(Records contained in a dataset)
::::::::::

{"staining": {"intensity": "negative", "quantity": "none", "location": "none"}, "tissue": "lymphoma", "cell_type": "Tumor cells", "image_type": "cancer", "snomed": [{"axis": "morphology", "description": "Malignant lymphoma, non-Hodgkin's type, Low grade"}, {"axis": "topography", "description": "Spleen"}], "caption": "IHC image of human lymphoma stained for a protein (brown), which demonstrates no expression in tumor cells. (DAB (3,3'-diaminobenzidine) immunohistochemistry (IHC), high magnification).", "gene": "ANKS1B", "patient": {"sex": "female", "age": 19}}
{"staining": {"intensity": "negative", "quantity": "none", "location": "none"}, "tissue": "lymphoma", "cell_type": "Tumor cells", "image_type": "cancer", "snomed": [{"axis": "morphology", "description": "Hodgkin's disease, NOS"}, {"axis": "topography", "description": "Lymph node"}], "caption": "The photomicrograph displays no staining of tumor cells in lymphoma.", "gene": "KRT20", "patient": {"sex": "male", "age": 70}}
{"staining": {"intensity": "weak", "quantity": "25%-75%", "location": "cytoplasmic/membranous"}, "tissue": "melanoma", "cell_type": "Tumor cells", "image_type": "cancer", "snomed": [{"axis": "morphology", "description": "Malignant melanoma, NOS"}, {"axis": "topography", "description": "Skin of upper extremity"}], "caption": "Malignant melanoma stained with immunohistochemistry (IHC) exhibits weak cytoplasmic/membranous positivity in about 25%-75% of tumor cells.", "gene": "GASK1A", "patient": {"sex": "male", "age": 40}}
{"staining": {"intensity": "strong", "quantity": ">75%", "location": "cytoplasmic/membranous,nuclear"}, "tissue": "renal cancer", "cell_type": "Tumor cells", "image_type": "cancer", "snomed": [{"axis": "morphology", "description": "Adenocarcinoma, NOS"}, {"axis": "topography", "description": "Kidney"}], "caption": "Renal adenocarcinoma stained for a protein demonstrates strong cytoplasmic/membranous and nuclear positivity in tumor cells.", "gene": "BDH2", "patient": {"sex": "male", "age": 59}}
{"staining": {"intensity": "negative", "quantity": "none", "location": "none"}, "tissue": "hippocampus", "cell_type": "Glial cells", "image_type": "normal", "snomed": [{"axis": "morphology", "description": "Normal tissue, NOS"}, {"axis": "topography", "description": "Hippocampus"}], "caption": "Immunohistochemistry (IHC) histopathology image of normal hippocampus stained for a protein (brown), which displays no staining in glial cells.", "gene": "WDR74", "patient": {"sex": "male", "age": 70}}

::::::::::

THE PROBLEM => Your answer must be the lines above from the one containing "photomicrograph displays no" to the one containing "melanoma stained with", both included, restated word for word.

RESPONSE TO THIS EXERCISE =>
{"staining": {"intensity": "negative", "quantity": "none", "location": "none"}, "tissue": "lymphoma", "cell_type": "Tumor cells", "image_type": "cancer", "snomed": [{"axis": "morphology", "description": "Hodgkin's disease, NOS"}, {"axis": "topography", "description": "Lymph node"}], "caption": "The photomicrograph displays no staining of tumor cells in lymphoma.", "gene": "KRT20", "patient": {"sex": "male", "age": 70}}
{"staining": {"intensity": "weak", "quantity": "25%-75%", "location": "cytoplasmic/membranous"}, "tissue": "melanoma", "cell_type": "Tumor cells", "image_type": "cancer", "snomed": [{"axis": "morphology", "description": "Malignant melanoma, NOS"}, {"axis": "topography", "description": "Skin of upper extremity"}], "caption": "Malignant melanoma stained with immunohistochemistry (IHC) exhibits weak cytoplasmic/membranous positivity in about 25%-75% of tumor cells.", "gene": "GASK1A", "patient": {"sex": "male", "age": 40}}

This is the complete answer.